What you should do - In the excerpt on democracy, which concept from Austrian economics does Hoppe start from to argue that democracy is a decivilizing force?

A Decivilizing Democracy
It has been approximately a century – since the end of the First World War – that parliamentary democracy has established itself as the default regime of the Western world. It is therefore time to take stock of it. Yet this assessment does not speak in its favor, Hoppe announces from the outset: “At the end of the 20th century, increasingly more evidence accumulates that instead of marking the end of history, the American system is itself in a deep crisis. Since the end of the 1960s or the beginning of the 1970s, real wage incomes in the United States and Europe have stagnated or even fallen. In Western Europe in particular, unemployment rates have risen without interruption and currently exceed 10%. Public debt has everywhere reached astronomical heights, exceeding in many cases the country’s annual gross domestic product.” For Hoppe, these indicators should rather incite us to anticipate a major crisis to come. Our social security systems are everywhere bankrupt or close to it, and once bankruptcy is confirmed, the democratic ideal will be difficult to sustain.
The first expected attitude in the face of this bankruptcy would be to heave a sigh of regret or to fight to restore democracy in all its former splendor. Yet it is precisely to indicate another path that Hoppe wrote his book. Democracy, he indicates, has failed due to its very nature and intrinsic principles. Far from regretting it, it is therefore more appropriate to dissect it and consider alternative paths in order to escape from the social and institutional quagmire in which we find ourselves.
The entire first part of the work thus consists of a rigorous and fascinating comparison of democratic and monarchical regimes. Yet the judgment is unequivocal: democracy is a decivilizing force. To assert this, Hoppe starts from the concept of “time preference,” an important notion in Austrian economic science. To summarize in broad strokes, time preference designates our instinctive tendency to accord more value to a good available right away than to the same good obtained later, all other things being equal. We prefer to receive 100 euros today than 100 euros in a month. To renounce this immediate enjoyment, compensation would be needed: receiving 150 euros in a month, for example, rather than 100 euros today. Waiting would become more attractive here.

Data to examine -
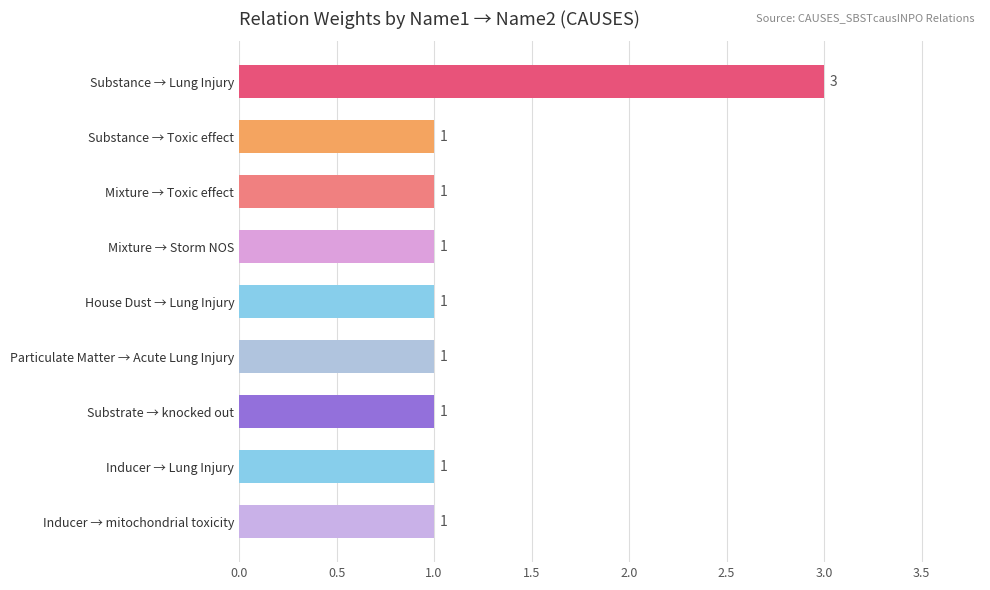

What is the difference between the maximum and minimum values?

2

--

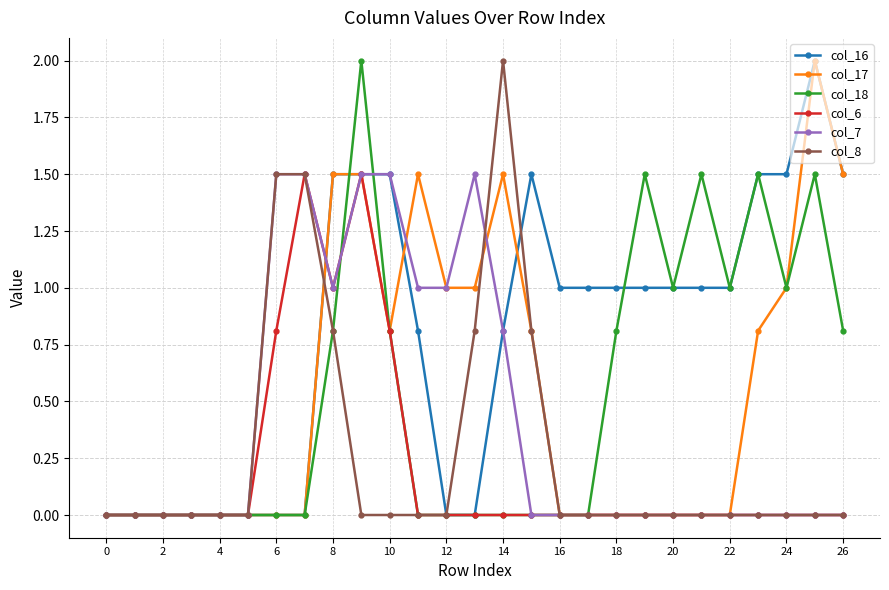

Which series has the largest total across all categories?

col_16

Problem solution - Time preference.